Erste Group Bank AG (London) v JSC (VMZ Red October) & Ors (2013)

Summary

It had been appropriate to permit service of proceedings alleging unlawful means conspiracy on defendants outside the jurisdiction in Russia as there was a serious issue to be tried, the relevant requirements of CPR PD 6B para.3.1 were met, and the claimant had demonstrated that England was the appropriate and proper forum for the dispute's determination.

Facts

The applicants (R and L) applied to set aside service of proceedings upon them outside the jurisdiction.

The respondent bank (E) had issued proceedings seeking to recover sums due under a loan agreement. Under the agreement, E could require any dispute to be subject to the exclusive jurisdiction of the English courts. E's case was that the default by the first defendant borrower and second defendant guarantor was engineered deliberately by an unlawful means conspiracy between R, L and the other defendants designed to strip the borrower and the guarantor of their assets and render them insolvent.
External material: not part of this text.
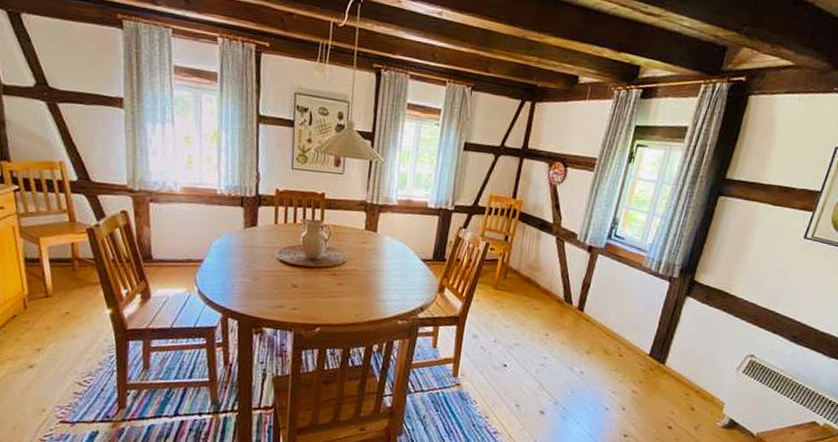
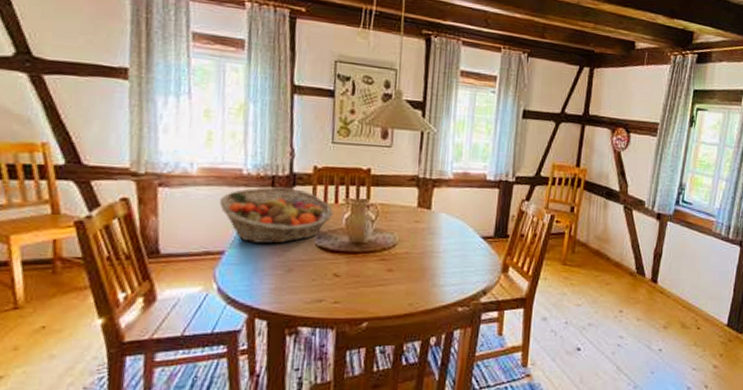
fruit basket: none [199,206,292,256] -> present [220,187,333,244]

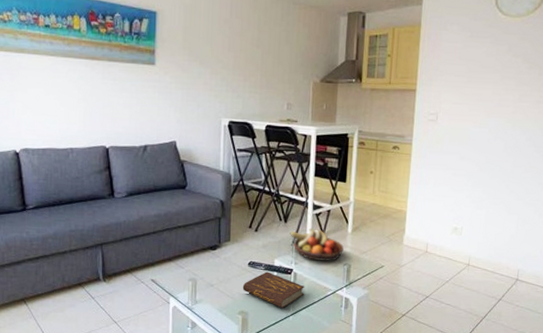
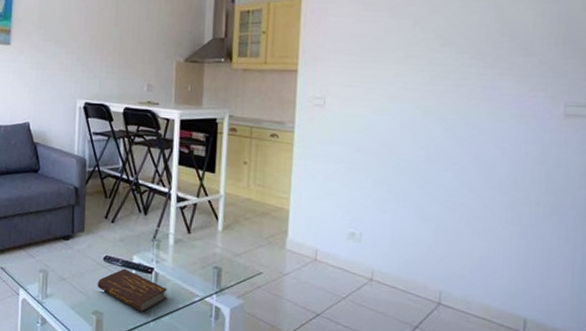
fruit bowl: present [289,228,344,261] -> none [150,222,213,263]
E also sought an order under the Insolvency Act 1986 s.423. Having found that R and the other parties were necessary and proper parties to the claim under CPR PD 6B para.3.1, the court granted E permission to serve the claim form on them outside the jurisdiction in Russia. E was subsequently granted summary judgment against the borrower and guarantor.

R and L contended that, under Regulation 864/2007 art.4, the governing law of the tort claims in conspiracy and for unlawful interference was Russian law and that since E had only pleaded its tort claim as a matter of English law, no case of Russian law was made out or pleaded so that the case against them was unsustainable and E could not show any serious issue to be tried.

Held

The chronology demonstrated a serious issue to be tried that R and the other defendants had conspired to divert the borrower's and guarantor's assets and put them out of the reach of external creditors, including E. If R or another defendant wished to allege that the applicable law was Russian law and that as a matter of Russian law the ingredients of the relevant delict or civil wrong were different from the position in English law, they would need to plead that in due course and, if E wished at that stage to plead an alternative case in Russian law, it would be in a position to do so, Kuwait Oil Tanker Co SAK v Al-Bader (No.3) [2000] 2 All E.R. (Comm) 271 and VTB Capital Plc v Nutritek International Corp [2012] EWCA Civ 808, [2012] 2 Lloyd's Rep. 313 followed. R and the other defendants were necessary or proper parties within CPR PD 6B para.3.1(3), E's conspiracy and other tort claims were claims made in tort where damage was sustained within the jurisdiction within CPR PD 6B para.3.1(9)(a), and the claim under s.423 was a claim made under an enactment within CPR PD 6B para.3.1(20). It would verge on the perverse for E to have to litigate the conspiracy and other tort claims against companies arguably in the same group as the borrower and the guarantor in Russia, involving as that would involve relitigating the same complex issues of fact with all the attendant waste of costs and risk of inconsistent findings in the two jurisdictions. E had demonstrated that England was the appropriate and proper forum for the dispute's determination, and service of the claim outside the jurisdiction was upheld (see paras 84, 89-91, 156, 231-232 of judgment).